The data =>
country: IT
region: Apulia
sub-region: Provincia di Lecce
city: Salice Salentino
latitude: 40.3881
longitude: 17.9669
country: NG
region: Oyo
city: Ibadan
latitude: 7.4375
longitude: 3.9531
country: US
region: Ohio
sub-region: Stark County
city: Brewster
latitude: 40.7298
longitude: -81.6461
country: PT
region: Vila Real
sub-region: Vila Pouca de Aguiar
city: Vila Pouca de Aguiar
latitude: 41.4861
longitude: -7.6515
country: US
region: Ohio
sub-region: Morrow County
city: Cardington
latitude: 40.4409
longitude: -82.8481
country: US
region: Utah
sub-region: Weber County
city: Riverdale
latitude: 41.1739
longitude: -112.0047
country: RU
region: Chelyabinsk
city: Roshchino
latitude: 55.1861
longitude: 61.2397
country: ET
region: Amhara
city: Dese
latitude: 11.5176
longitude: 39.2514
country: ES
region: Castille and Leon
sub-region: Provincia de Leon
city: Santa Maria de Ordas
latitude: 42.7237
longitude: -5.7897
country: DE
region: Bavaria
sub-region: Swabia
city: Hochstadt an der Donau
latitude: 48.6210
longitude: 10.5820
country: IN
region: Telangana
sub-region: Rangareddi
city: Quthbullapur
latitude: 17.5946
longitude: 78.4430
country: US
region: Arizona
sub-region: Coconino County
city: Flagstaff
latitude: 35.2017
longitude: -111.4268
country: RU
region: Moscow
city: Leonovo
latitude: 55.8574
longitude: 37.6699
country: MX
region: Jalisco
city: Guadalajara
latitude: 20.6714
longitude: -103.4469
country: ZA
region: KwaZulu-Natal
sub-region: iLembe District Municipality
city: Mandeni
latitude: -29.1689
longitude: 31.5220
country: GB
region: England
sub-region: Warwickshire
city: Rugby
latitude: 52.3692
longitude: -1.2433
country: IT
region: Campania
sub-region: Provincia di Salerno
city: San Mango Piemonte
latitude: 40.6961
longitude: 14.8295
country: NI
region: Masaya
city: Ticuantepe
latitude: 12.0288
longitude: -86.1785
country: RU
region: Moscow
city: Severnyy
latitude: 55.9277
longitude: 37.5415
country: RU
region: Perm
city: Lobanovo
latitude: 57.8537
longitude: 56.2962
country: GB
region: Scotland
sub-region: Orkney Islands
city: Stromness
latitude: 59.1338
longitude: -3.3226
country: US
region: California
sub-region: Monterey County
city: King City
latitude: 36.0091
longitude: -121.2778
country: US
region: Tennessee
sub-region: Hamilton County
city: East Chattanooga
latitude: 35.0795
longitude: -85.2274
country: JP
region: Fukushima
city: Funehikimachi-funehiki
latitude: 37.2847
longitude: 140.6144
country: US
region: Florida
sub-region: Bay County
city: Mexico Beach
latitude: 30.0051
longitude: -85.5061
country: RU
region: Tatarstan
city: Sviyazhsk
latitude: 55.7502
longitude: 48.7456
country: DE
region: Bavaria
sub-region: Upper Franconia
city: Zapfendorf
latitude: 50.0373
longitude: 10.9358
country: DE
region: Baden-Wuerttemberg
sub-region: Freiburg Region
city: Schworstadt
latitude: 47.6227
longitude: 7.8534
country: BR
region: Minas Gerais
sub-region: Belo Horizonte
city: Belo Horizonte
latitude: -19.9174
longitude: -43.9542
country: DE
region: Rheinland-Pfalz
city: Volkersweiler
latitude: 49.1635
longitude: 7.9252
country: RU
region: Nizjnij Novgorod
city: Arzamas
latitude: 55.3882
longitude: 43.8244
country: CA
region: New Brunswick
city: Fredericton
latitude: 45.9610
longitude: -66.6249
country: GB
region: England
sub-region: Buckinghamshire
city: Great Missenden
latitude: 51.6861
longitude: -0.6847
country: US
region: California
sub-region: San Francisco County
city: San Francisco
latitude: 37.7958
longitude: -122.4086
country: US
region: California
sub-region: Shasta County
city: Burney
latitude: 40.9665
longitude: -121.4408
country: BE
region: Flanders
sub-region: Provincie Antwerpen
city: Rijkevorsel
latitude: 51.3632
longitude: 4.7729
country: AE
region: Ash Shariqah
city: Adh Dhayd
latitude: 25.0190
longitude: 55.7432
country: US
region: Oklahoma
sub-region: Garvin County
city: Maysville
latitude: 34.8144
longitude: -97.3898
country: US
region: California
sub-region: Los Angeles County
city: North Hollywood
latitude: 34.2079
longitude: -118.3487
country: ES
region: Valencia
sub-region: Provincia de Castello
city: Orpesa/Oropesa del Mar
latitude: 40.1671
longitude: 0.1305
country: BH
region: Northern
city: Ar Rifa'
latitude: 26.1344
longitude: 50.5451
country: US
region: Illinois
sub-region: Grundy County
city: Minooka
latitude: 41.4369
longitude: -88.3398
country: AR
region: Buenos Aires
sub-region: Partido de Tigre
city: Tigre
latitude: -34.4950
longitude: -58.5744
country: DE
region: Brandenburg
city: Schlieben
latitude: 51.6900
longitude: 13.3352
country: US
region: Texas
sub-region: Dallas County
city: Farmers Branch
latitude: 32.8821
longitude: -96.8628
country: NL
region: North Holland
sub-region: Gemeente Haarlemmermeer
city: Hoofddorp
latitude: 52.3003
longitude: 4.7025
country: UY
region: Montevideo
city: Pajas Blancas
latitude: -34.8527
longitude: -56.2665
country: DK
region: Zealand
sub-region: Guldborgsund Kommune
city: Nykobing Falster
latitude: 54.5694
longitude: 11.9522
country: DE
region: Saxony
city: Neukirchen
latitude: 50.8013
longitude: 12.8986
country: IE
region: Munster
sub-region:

What the exercise asks =>
Put every line from the one containing "country: BH" through the last line of the items into a Markdown table with the columns Row and Entry, numbering the rows and skipping any blank lines.

Solution to this exercise =>
| Row | Entry |
|---|---|
| 1 | country: BH |
| 2 | region: Northern |
| 3 | city: Ar Rifa' |
| 4 | latitude: 26.1344 |
| 5 | longitude: 50.5451 |
| 6 | country: US |
| 7 | region: Illinois |
| 8 | sub-region: Grundy County |
| 9 | city: Minooka |
| 10 | latitude: 41.4369 |
| 11 | longitude: -88.3398 |
| 12 | country: AR |
| 13 | region: Buenos Aires |
| 14 | sub-region: Partido de Tigre |
| 15 | city: Tigre |
| 16 | latitude: -34.4950 |
| 17 | longitude: -58.5744 |
| 18 | country: DE |
| 19 | region: Brandenburg |
| 20 | city: Schlieben |
| 21 | latitude: 51.6900 |
| 22 | longitude: 13.3352 |
| 23 | country: US |
| 24 | region: Texas |
| 25 | sub-region: Dallas County |
| 26 | city: Farmers Branch |
| 27 | latitude: 32.8821 |
| 28 | longitude: -96.8628 |
| 29 | country: NL |
| 30 | region: North Holland |
| 31 | sub-region: Gemeente Haarlemmermeer |
| 32 | city: Hoofddorp |
| 33 | latitude: 52.3003 |
| 34 | longitude: 4.7025 |
| 35 | country: UY |
| 36 | region: Montevideo |
| 37 | city: Pajas Blancas |
| 38 | latitude: -34.8527 |
| 39 | longitude: -56.2665 |
| 40 | country: DK |
| 41 | region: Zealand |
| 42 | sub-region: Guldborgsund Kommune |
| 43 | city: Nykobing Falster |
| 44 | latitude: 54.5694 |
| 45 | longitude: 11.9522 |
| 46 | country: DE |
| 47 | region: Saxony |
| 48 | city: Neukirchen |
| 49 | latitude: 50.8013 |
| 50 | longitude: 12.8986 |
| 51 | country: IE |
| 52 | region: Munster |
| 53 | sub-region: |